* Work instructions *
Starting at the beginning of the records and going on through the line containing "Vzdělávejte se kvalitně.", rewrite those lines with "waarom synergie" replaced by "over synergie" and everything else left unchanged.

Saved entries
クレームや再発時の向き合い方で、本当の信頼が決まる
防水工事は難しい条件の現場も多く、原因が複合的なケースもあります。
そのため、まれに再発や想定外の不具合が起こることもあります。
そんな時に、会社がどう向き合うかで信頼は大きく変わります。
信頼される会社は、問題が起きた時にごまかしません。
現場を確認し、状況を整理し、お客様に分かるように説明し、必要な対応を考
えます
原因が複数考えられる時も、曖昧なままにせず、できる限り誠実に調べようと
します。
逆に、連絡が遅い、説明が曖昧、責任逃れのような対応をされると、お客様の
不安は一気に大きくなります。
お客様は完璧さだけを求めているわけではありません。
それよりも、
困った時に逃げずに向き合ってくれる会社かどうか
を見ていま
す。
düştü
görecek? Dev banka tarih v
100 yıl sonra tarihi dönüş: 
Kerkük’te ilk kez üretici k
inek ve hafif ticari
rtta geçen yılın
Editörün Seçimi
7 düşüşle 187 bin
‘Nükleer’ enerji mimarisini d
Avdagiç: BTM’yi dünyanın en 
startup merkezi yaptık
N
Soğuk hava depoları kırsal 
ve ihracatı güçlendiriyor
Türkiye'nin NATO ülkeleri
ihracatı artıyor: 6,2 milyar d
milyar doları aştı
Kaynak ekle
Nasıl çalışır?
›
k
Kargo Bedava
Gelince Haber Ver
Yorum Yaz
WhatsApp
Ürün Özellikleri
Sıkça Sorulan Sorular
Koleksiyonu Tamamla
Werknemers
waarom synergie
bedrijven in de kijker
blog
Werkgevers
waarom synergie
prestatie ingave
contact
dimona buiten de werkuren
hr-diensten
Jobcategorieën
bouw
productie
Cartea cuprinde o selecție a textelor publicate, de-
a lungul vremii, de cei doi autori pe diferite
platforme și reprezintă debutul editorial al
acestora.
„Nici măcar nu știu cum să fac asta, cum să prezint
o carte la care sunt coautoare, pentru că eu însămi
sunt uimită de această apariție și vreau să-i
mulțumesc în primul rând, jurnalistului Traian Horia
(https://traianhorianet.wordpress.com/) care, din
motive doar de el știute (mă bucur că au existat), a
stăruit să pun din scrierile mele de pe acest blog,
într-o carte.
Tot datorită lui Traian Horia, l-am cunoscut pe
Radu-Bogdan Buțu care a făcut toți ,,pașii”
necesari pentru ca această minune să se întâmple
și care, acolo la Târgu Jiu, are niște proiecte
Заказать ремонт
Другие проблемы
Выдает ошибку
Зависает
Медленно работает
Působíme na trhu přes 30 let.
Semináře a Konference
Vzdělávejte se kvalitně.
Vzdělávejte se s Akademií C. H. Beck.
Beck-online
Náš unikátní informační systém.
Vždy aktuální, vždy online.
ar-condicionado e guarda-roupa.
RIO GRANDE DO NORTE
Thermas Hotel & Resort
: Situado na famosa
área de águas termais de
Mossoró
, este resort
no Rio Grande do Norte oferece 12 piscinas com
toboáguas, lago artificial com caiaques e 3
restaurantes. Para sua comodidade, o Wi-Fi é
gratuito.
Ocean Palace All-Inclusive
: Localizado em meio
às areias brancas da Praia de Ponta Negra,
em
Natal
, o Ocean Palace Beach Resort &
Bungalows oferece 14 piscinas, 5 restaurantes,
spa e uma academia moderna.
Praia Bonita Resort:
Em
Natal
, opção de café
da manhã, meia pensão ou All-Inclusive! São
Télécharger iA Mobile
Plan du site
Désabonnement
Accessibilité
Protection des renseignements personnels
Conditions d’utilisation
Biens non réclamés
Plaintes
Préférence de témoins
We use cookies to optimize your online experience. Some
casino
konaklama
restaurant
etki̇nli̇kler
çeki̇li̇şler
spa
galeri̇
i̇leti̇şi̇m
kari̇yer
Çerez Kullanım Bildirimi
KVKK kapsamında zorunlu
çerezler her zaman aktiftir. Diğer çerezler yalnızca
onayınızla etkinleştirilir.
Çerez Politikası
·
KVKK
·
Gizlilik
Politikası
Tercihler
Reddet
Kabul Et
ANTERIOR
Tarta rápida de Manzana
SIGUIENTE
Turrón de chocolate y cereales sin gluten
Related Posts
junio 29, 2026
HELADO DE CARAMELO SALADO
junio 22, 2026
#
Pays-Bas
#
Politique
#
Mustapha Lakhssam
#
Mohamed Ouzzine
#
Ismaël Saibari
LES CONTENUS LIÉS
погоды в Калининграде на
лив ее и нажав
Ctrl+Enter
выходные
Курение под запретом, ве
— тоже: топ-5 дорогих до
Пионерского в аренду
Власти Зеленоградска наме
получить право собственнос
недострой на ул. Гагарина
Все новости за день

* Response *
クレームや再発時の向き合い方で、本当の信頼が決まる
防水工事は難しい条件の現場も多く、原因が複合的なケースもあります。
そのため、まれに再発や想定外の不具合が起こることもあります。
そんな時に、会社がどう向き合うかで信頼は大きく変わります。
信頼される会社は、問題が起きた時にごまかしません。
現場を確認し、状況を整理し、お客様に分かるように説明し、必要な対応を考
えます
原因が複数考えられる時も、曖昧なままにせず、できる限り誠実に調べようと
します。
逆に、連絡が遅い、説明が曖昧、責任逃れのような対応をされると、お客様の
不安は一気に大きくなります。
お客様は完璧さだけを求めているわけではありません。
それよりも、
困った時に逃げずに向き合ってくれる会社かどうか
を見ていま
す。
düştü
görecek? Dev banka tarih v
100 yıl sonra tarihi dönüş: 
Kerkük’te ilk kez üretici k
inek ve hafif ticari
rtta geçen yılın
Editörün Seçimi
7 düşüşle 187 bin
‘Nükleer’ enerji mimarisini d
Avdagiç: BTM’yi dünyanın en 
startup merkezi yaptık
N
Soğuk hava depoları kırsal 
ve ihracatı güçlendiriyor
Türkiye'nin NATO ülkeleri
ihracatı artıyor: 6,2 milyar d
milyar doları aştı
Kaynak ekle
Nasıl çalışır?
›
k
Kargo Bedava
Gelince Haber Ver
Yorum Yaz
WhatsApp
Ürün Özellikleri
Sıkça Sorulan Sorular
Koleksiyonu Tamamla
Werknemers
over synergie
bedrijven in de kijker
blog
Werkgevers
over synergie
prestatie ingave
contact
dimona buiten de werkuren
hr-diensten
Jobcategorieën
bouw
productie
Cartea cuprinde o selecție a textelor publicate, de-
a lungul vremii, de cei doi autori pe diferite
platforme și reprezintă debutul editorial al
acestora.
„Nici măcar nu știu cum să fac asta, cum să prezint
o carte la care sunt coautoare, pentru că eu însămi
sunt uimită de această apariție și vreau să-i
mulțumesc în primul rând, jurnalistului Traian Horia
(https://traianhorianet.wordpress.com/) care, din
motive doar de el știute (mă bucur că au existat), a
stăruit să pun din scrierile mele de pe acest blog,
într-o carte.
Tot datorită lui Traian Horia, l-am cunoscut pe
Radu-Bogdan Buțu care a făcut toți ,,pașii”
necesari pentru ca această minune să se întâmple
și care, acolo la Târgu Jiu, are niște proiecte
Заказать ремонт
Другие проблемы
Выдает ошибку
Зависает
Медленно работает
Působíme na trhu přes 30 let.
Semináře a Konference
Vzdělávejte se kvalitně.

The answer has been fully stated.